QUOTED TEXT >>
━━━━

You are viewing a plain text version of this content. The canonical link for it is here.
Posted to commits@cassandra.apache.org by "Stefano Ortolani (JIRA)" <ji...@apache.org> on 2016/05/27 13:47:12 UTC

[jira] [Created] (CASSANDRA-11906) Unstable JVM due too many files when anticompacting big LCS tables

Stefano Ortolani created CASSANDRA-11906:
--------------------------------------------

             Summary: Unstable JVM due too many files when anticompacting big LCS tables
                 Key: CASSANDRA-11906
                 URL: https://issues.apache.org/jira/browse/CASSANDRA-11906
             Project: Cassandra
          Issue Type: Bug
            Reporter: Stefano Ortolani


I have recently moved from C* 2.1.x to C* 3.0.6. The setup is quite 
heavy:
	- 13 nodes with spinning disks
	- ~120 GB of data per node
	- 50% of CFs are LCS and have quite wide rows.

━━━━

[Saved entries]

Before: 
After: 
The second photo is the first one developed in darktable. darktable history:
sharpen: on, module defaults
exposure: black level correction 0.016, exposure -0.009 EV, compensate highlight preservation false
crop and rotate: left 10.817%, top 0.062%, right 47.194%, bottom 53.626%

━━━━

EXERCISE REQUIREMENTS >>
[1] Write out the stretch of the Cassandra bug report from "I have recently" through "quite wide rows.".
[2] In the Cassandra bug report above the material, name every field label in the block of issue details that begins with "Summary:".
[3] Carry on the Cassandra bug report, placed before the material, from where it stops.

TASK RESULTS >>
[1]
I have recently moved from C* 2.1.x to C* 3.0.6. The setup is quite 
heavy:
	- 13 nodes with spinning disks
	- ~120 GB of data per node
	- 50% of CFs are LCS and have quite wide rows.

[2] Summary, Key, URL, Project, Issue Type, Reporter

[3]
	- 2/3 CFs with LCS have more than 200 SStables

Incremental repairs do not seem to play really well with that.
I have been running some tests node by node by using the -pr option:

{code:xml}
nodetool -h localhost repair -pr keyscheme
{code}

and to my surprise the whole process takes quite some time (1 hour
minimum, 8 hours if I haven't been repairing for 5/6 days).

Yesterday I tried to run the command with the -seq option so to 
decrease the number of simultanoues compactions. After a while
the node on which I was running the repair simply died during
the anticompaction phase with the following
exception in the logs.

{code:xml}
ERROR [metrics-graphite-reporter-1-thread-1] 2016-05-25 21:54:21,868 ScheduledReporter.java:119 - RuntimeException thrown from GraphiteReporter#report. Exception was suppressed.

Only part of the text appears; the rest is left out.